## WHAT THE TASK ASKS
Reproduce the data below word for word, leaving out the pictures.

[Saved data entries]
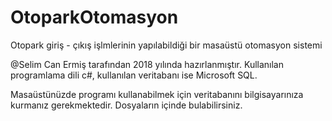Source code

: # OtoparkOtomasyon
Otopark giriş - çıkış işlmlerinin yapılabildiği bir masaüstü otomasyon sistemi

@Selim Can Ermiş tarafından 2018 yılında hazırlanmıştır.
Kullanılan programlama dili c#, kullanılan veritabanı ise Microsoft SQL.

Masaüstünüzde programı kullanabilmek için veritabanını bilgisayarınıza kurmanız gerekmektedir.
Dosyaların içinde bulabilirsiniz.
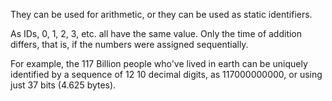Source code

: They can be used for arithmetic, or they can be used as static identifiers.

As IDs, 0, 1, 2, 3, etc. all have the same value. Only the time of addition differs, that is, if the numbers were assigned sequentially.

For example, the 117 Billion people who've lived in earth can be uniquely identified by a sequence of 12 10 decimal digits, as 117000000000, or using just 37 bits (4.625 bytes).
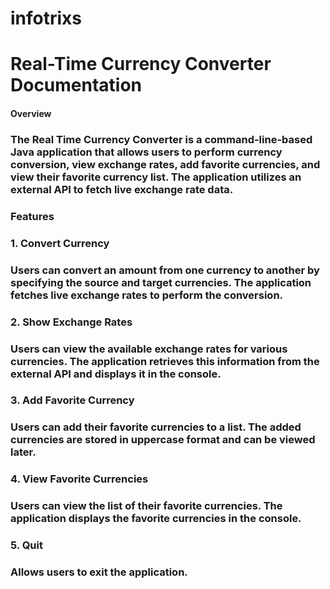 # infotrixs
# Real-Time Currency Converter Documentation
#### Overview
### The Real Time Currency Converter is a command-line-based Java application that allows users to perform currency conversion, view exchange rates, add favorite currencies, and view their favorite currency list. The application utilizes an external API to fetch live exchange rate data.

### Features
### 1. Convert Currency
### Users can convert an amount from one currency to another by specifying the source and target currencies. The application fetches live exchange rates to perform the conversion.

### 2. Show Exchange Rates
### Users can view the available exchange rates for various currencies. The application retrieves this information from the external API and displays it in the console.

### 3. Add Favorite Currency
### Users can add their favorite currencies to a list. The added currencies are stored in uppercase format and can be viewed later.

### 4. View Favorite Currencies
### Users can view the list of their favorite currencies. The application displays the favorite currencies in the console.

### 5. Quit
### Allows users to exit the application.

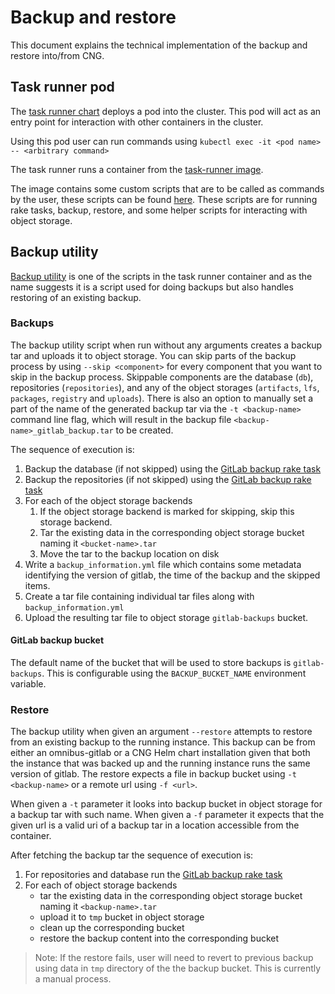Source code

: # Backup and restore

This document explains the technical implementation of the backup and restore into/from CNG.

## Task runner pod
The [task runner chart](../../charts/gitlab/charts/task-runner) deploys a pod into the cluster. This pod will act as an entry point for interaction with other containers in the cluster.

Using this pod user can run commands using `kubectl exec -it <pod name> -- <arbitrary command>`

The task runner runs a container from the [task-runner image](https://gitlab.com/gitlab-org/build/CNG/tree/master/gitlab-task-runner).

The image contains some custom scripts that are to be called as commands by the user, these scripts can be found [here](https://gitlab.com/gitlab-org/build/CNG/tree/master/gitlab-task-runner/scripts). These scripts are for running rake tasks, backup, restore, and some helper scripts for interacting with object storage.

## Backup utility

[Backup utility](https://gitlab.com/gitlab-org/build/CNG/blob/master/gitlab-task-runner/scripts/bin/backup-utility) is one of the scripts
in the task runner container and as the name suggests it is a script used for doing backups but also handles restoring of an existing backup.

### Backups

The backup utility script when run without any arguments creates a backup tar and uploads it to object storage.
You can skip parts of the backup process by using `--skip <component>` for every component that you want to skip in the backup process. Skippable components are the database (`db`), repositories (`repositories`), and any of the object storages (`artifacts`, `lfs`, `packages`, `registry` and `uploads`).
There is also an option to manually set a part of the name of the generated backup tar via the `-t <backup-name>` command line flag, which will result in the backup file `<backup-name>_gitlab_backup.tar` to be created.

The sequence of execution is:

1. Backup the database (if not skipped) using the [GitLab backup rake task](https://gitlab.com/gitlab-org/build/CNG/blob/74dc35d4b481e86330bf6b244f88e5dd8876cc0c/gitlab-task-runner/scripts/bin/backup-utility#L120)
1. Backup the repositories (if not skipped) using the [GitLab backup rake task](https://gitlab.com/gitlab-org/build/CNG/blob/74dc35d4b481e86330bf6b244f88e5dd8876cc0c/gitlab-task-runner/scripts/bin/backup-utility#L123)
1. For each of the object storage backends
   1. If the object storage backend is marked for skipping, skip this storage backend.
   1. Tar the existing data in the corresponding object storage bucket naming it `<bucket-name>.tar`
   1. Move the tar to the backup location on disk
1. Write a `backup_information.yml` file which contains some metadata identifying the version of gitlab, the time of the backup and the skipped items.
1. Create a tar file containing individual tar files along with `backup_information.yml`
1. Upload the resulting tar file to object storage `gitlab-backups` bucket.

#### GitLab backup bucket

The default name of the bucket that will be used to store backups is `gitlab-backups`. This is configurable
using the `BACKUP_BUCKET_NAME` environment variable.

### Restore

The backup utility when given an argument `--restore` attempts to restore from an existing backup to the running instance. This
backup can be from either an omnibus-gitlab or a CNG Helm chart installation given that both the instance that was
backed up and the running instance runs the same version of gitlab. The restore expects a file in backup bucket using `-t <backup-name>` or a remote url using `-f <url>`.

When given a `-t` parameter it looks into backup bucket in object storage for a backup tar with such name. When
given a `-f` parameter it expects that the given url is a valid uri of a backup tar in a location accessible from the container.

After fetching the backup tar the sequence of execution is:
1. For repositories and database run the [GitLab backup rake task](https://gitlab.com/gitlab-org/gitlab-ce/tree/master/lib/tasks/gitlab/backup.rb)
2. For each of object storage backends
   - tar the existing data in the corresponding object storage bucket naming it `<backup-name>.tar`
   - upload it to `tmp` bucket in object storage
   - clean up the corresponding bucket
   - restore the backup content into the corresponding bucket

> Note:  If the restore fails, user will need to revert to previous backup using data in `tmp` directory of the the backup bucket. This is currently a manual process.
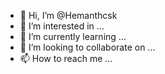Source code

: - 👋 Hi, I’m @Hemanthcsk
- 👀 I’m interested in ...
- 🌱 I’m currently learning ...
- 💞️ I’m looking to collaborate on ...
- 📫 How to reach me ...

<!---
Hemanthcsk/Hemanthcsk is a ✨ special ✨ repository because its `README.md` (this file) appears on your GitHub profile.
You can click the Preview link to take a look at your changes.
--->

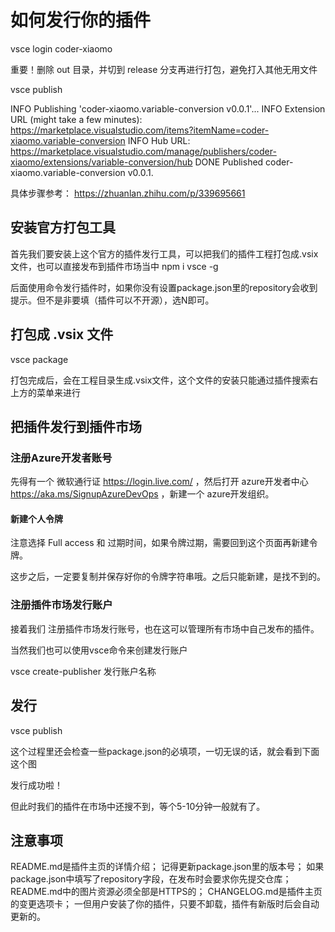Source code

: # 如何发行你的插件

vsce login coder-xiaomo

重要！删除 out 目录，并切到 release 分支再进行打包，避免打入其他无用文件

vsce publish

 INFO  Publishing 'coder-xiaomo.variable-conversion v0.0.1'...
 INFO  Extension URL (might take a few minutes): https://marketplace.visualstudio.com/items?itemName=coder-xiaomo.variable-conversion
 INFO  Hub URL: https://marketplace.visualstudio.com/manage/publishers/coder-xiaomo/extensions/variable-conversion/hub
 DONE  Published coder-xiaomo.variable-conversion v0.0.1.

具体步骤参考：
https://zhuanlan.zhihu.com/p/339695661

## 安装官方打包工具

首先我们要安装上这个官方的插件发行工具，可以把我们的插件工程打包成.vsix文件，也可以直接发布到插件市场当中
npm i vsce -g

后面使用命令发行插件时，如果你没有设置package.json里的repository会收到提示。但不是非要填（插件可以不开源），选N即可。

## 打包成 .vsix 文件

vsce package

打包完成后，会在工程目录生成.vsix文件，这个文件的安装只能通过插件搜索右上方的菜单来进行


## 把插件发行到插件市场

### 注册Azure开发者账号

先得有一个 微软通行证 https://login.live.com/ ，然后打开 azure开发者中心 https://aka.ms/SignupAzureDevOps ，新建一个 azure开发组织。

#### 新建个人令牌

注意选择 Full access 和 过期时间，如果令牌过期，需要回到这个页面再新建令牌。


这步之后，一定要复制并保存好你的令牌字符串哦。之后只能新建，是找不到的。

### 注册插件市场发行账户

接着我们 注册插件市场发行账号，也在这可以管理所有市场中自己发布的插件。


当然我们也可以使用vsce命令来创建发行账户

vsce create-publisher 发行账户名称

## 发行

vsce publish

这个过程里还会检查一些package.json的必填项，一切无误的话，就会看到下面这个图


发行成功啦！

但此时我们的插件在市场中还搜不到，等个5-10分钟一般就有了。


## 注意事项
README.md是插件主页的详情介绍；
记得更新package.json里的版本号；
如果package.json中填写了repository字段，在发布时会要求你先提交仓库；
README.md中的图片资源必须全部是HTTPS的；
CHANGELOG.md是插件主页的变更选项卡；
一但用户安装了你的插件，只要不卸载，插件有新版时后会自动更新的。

## RESPONSE AREA
Source code

: # OtoparkOtomasyon
Otopark giriş - çıkış işlmlerinin yapılabildiği bir masaüstü otomasyon sistemi

@Selim Can Ermiş tarafından 2018 yılında hazırlanmıştır.
Kullanılan programlama dili c#, kullanılan veritabanı ise Microsoft SQL.

Masaüstünüzde programı kullanabilmek için veritabanını bilgisayarınıza kurmanız gerekmektedir.
Dosyaların içinde bulabilirsiniz.
Source code

: They can be used for arithmetic, or they can be used as static identifiers.

As IDs, 0, 1, 2, 3, etc. all have the same value. Only the time of addition differs, that is, if the numbers were assigned sequentially.

For example, the 117 Billion people who've lived in earth can be uniquely identified by a sequence of 12 10 decimal digits, as 117000000000, or using just 37 bits (4.625 bytes).
 # infotrixs
# Real-Time Currency Converter Documentation
#### Overview
### The Real Time Currency Converter is a command-line-based Java application that allows users to perform currency conversion, view exchange rates, add favorite currencies, and view their favorite currency list. The application utilizes an external API to fetch live exchange rate data.

### Features
### 1. Convert Currency
### Users can convert an amount from one currency to another by specifying the source and target currencies. The application fetches live exchange rates to perform the conversion.

### 2. Show Exchange Rates
### Users can view the available exchange rates for various currencies. The application retrieves this information from the external API and displays it in the console.

### 3. Add Favorite Currency
### Users can add their favorite currencies to a list. The added currencies are stored in uppercase format and can be viewed later.

### 4. View Favorite Currencies
### Users can view the list of their favorite currencies. The application displays the favorite currencies in the console.

### 5. Quit
### Allows users to exit the application.

Source code

: # Backup and restore

This document explains the technical implementation of the backup and restore into/from CNG.

## Task runner pod
The [task runner chart](../../charts/gitlab/charts/task-runner) deploys a pod into the cluster. This pod will act as an entry point for interaction with other containers in the cluster.

Using this pod user can run commands using `kubectl exec -it <pod name> -- <arbitrary command>`

The task runner runs a container from the [task-runner image](https://gitlab.com/gitlab-org/build/CNG/tree/master/gitlab-task-runner).

The image contains some custom scripts that are to be called as commands by the user, these scripts can be found [here](https://gitlab.com/gitlab-org/build/CNG/tree/master/gitlab-task-runner/scripts). These scripts are for running rake tasks, backup, restore, and some helper scripts for interacting with object storage.

## Backup utility

[Backup utility](https://gitlab.com/gitlab-org/build/CNG/blob/master/gitlab-task-runner/scripts/bin/backup-utility) is one of the scripts
in the task runner container and as the name suggests it is a script used for doing backups but also handles restoring of an existing backup.

### Backups

The backup utility script when run without any arguments creates a backup tar and uploads it to object storage.
You can skip parts of the backup process by using `--skip <component>` for every component that you want to skip in the backup process. Skippable components are the database (`db`), repositories (`repositories`), and any of the object storages (`artifacts`, `lfs`, `packages`, `registry` and `uploads`).
There is also an option to manually set a part of the name of the generated backup tar via the `-t <backup-name>` command line flag, which will result in the backup file `<backup-name>_gitlab_backup.tar` to be created.

The sequence of execution is:

1. Backup the database (if not skipped) using the [GitLab backup rake task](https://gitlab.com/gitlab-org/build/CNG/blob/74dc35d4b481e86330bf6b244f88e5dd8876cc0c/gitlab-task-runner/scripts/bin/backup-utility#L120)
1. Backup the repositories (if not skipped) using the [GitLab backup rake task](https://gitlab.com/gitlab-org/build/CNG/blob/74dc35d4b481e86330bf6b244f88e5dd8876cc0c/gitlab-task-runner/scripts/bin/backup-utility#L123)
1. For each of the object storage backends
   1. If the object storage backend is marked for skipping, skip this storage backend.
   1. Tar the existing data in the corresponding object storage bucket naming it `<bucket-name>.tar`
   1. Move the tar to the backup location on disk
1. Write a `backup_information.yml` file which contains some metadata identifying the version of gitlab, the time of the backup and the skipped items.
1. Create a tar file containing individual tar files along with `backup_information.yml`
1. Upload the resulting tar file to object storage `gitlab-backups` bucket.

#### GitLab backup bucket

The default name of the bucket that will be used to store backups is `gitlab-backups`. This is configurable
using the `BACKUP_BUCKET_NAME` environment variable.

### Restore

The backup utility when given an argument `--restore` attempts to restore from an existing backup to the running instance. This
backup can be from either an omnibus-gitlab or a CNG Helm chart installation given that both the instance that was
backed up and the running instance runs the same version of gitlab. The restore expects a file in backup bucket using `-t <backup-name>` or a remote url using `-f <url>`.

When given a `-t` parameter it looks into backup bucket in object storage for a backup tar with such name. When
given a `-f` parameter it expects that the given url is a valid uri of a backup tar in a location accessible from the container.

After fetching the backup tar the sequence of execution is:
1. For repositories and database run the [GitLab backup rake task](https://gitlab.com/gitlab-org/gitlab-ce/tree/master/lib/tasks/gitlab/backup.rb)
2. For each of object storage backends
   - tar the existing data in the corresponding object storage bucket naming it `<backup-name>.tar`
   - upload it to `tmp` bucket in object storage
   - clean up the corresponding bucket
   - restore the backup content into the corresponding bucket

> Note:  If the restore fails, user will need to revert to previous backup using data in `tmp` directory of the the backup bucket. This is currently a manual process.
Source code

: - 👋 Hi, I’m @Hemanthcsk
- 👀 I’m interested in ...
- 🌱 I’m currently learning ...
- 💞️ I’m looking to collaborate on ...
- 📫 How to reach me ...

<!---
Hemanthcsk/Hemanthcsk is a ✨ special ✨ repository because its `README.md` (this file) appears on your GitHub profile.
You can click the Preview link to take a look at your changes.
--->

Source code

: # 如何发行你的插件

vsce login coder-xiaomo

重要！删除 out 目录，并切到 release 分支再进行打包，避免打入其他无用文件

vsce publish

 INFO  Publishing 'coder-xiaomo.variable-conversion v0.0.1'...
 INFO  Extension URL (might take a few minutes): https://marketplace.visualstudio.com/items?itemName=coder-xiaomo.variable-conversion
 INFO  Hub URL: https://marketplace.visualstudio.com/manage/publishers/coder-xiaomo/extensions/variable-conversion/hub
 DONE  Published coder-xiaomo.variable-conversion v0.0.1.

具体步骤参考：
https://zhuanlan.zhihu.com/p/339695661

## 安装官方打包工具

首先我们要安装上这个官方的插件发行工具，可以把我们的插件工程打包成.vsix文件，也可以直接发布到插件市场当中
npm i vsce -g

后面使用命令发行插件时，如果你没有设置package.json里的repository会收到提示。但不是非要填（插件可以不开源），选N即可。

## 打包成 .vsix 文件

vsce package

打包完成后，会在工程目录生成.vsix文件，这个文件的安装只能通过插件搜索右上方的菜单来进行


## 把插件发行到插件市场

### 注册Azure开发者账号

先得有一个 微软通行证 https://login.live.com/ ，然后打开 azure开发者中心 https://aka.ms/SignupAzureDevOps ，新建一个 azure开发组织。

#### 新建个人令牌

注意选择 Full access 和 过期时间，如果令牌过期，需要回到这个页面再新建令牌。


这步之后，一定要复制并保存好你的令牌字符串哦。之后只能新建，是找不到的。

### 注册插件市场发行账户

接着我们 注册插件市场发行账号，也在这可以管理所有市场中自己发布的插件。


当然我们也可以使用vsce命令来创建发行账户

vsce create-publisher 发行账户名称

## 发行

vsce publish

这个过程里还会检查一些package.json的必填项，一切无误的话，就会看到下面这个图


发行成功啦！

但此时我们的插件在市场中还搜不到，等个5-10分钟一般就有了。


## 注意事项
README.md是插件主页的详情介绍；
记得更新package.json里的版本号；
如果package.json中填写了repository字段，在发布时会要求你先提交仓库；
README.md中的图片资源必须全部是HTTPS的；
CHANGELOG.md是插件主页的变更选项卡；
一但用户安装了你的插件，只要不卸载，插件有新版时后会自动更新的。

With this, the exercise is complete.